Buy a pork tenderloin (duh). I got the prepackaged one in this case but it's always better if you can find/afford it from a butcher. If you buy the prepackaged, get it "Plain" not marinated in anything, please for the love of all things good, don't buy pre-marinated meat. Thank you. The ends of the tenderloins are tapered so I usually truss them under with butcher's twine to try to even out the thickness... not shown in the photo below.
Let the tenderloins air dry in the fridge if you have time. If not, pat them dry with paper towels and liberally sprinkle with salt pepper and roughly chopped thyme leaves that have been heartlessly stripped off their nuturing little stems by your bare hands! Concerned about aging? Take it out on Thyme, because you can't do anything about time. I digress... This is what they look like:
Heat a large ovenproof skillet (preferably cast iron) and when hot, add oil with a high smoke point, grapeseed or canola. Place the two tenderloins in the pan and sear all around until nice and golden brown. It gets a little tricky with the thyme, balancing out the searing of meat and not burning the thyme. This should take a bit less than 10 minutes total. When seared, put the pan into a preheated 400 degree oven and roast until the meat thermometer reads 135 (it only takes about 15 minutes so don't go clean out your sock drawer or anything) and take the pan out to rest. After about 5 minutes, remove the meat to a platter, cover and continue to rest while you make the glaze.
This is equal amounts of Apricot Preserves and grainy deli mustard. You can use whatever you like. The idea is the tang of the mustard a sweet finish of the fruit. Take the pan in which you cooked the pork and deglaze it (while hot) with a little chicken stock, about 1/4 cup scrape up the bits of fond (brown bits) until dissolved in the stock. Add the mustard and apricot and stir around until reduced to a sauce consistency.
I can't have a post without a glare shot now could I? See the little bits of thyme, and the pork maillard bits, with the tangy sweet mixture? It is really very, very good.
Slice your tenderloin into about 1/2 in medallions and spoon the glaze over, plate the pilaf.
This meat was more done than I like it to be but it was still tender and juicy and very flavorful.
To make this less carby I'd substitute a little balsamic reduction (10g carbs per Tbsp) or a nice vinegar I've been experimenting with from Trader Joe's. Orange Muscat Champagne Vinegar. It's really versatile and adds a touch of sweetness without a lot of sugar.
OK on to dessert....
Take frozen puff pastry shells and prepare according to directions.

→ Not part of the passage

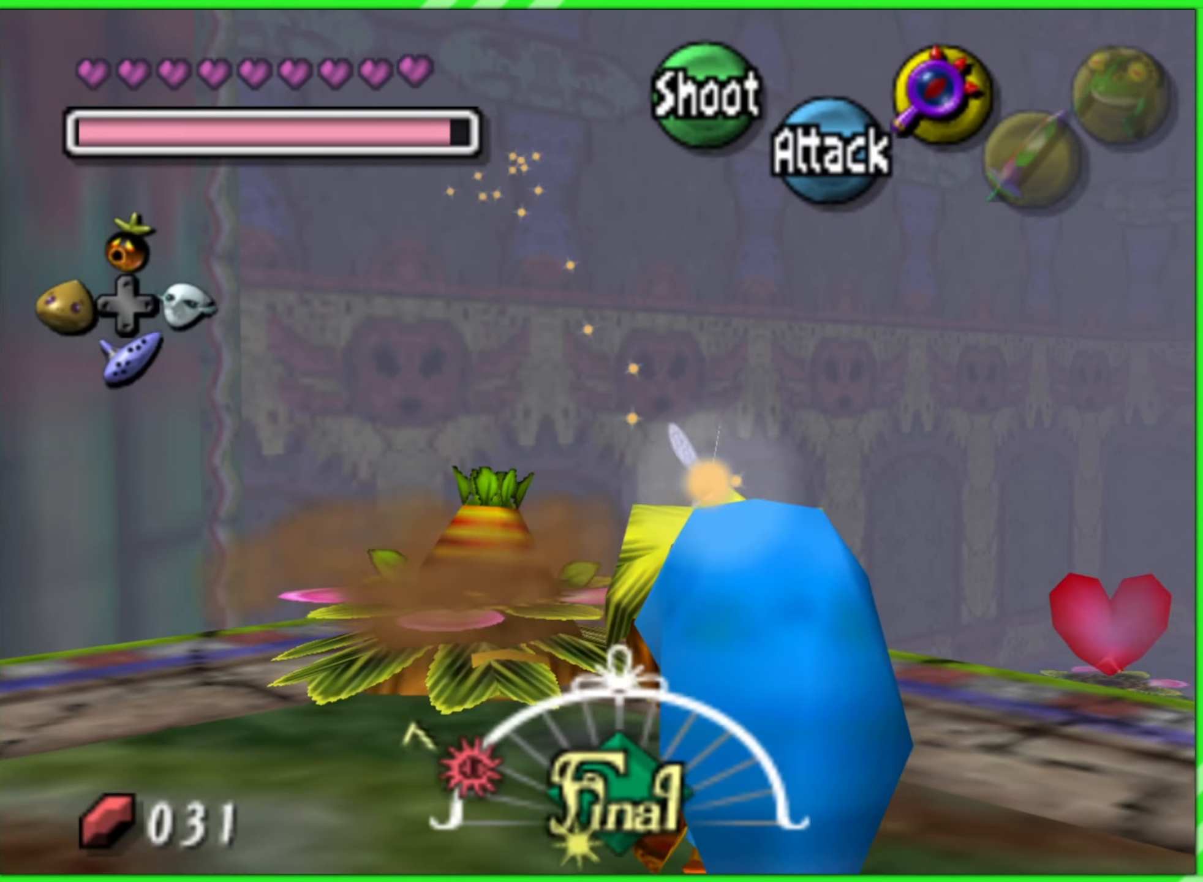
{"buttons": [], "left_stick": "center", "events": []}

Plating the dish involves opening the shell, plopping some pastry cream in, spreading the washed, sliced strawberries and drizzling with a dark chocolate ganache. I chose the least appealing photo I had on purpose. Because honestly, knowing what that pastry would do to me, makes me not want it anymore.
Anyway, Cheers! to all who read this far. I appreciate you all, welcome suggestions, and will do my best to keep you entertained in a healthier way this year.
--See you soon!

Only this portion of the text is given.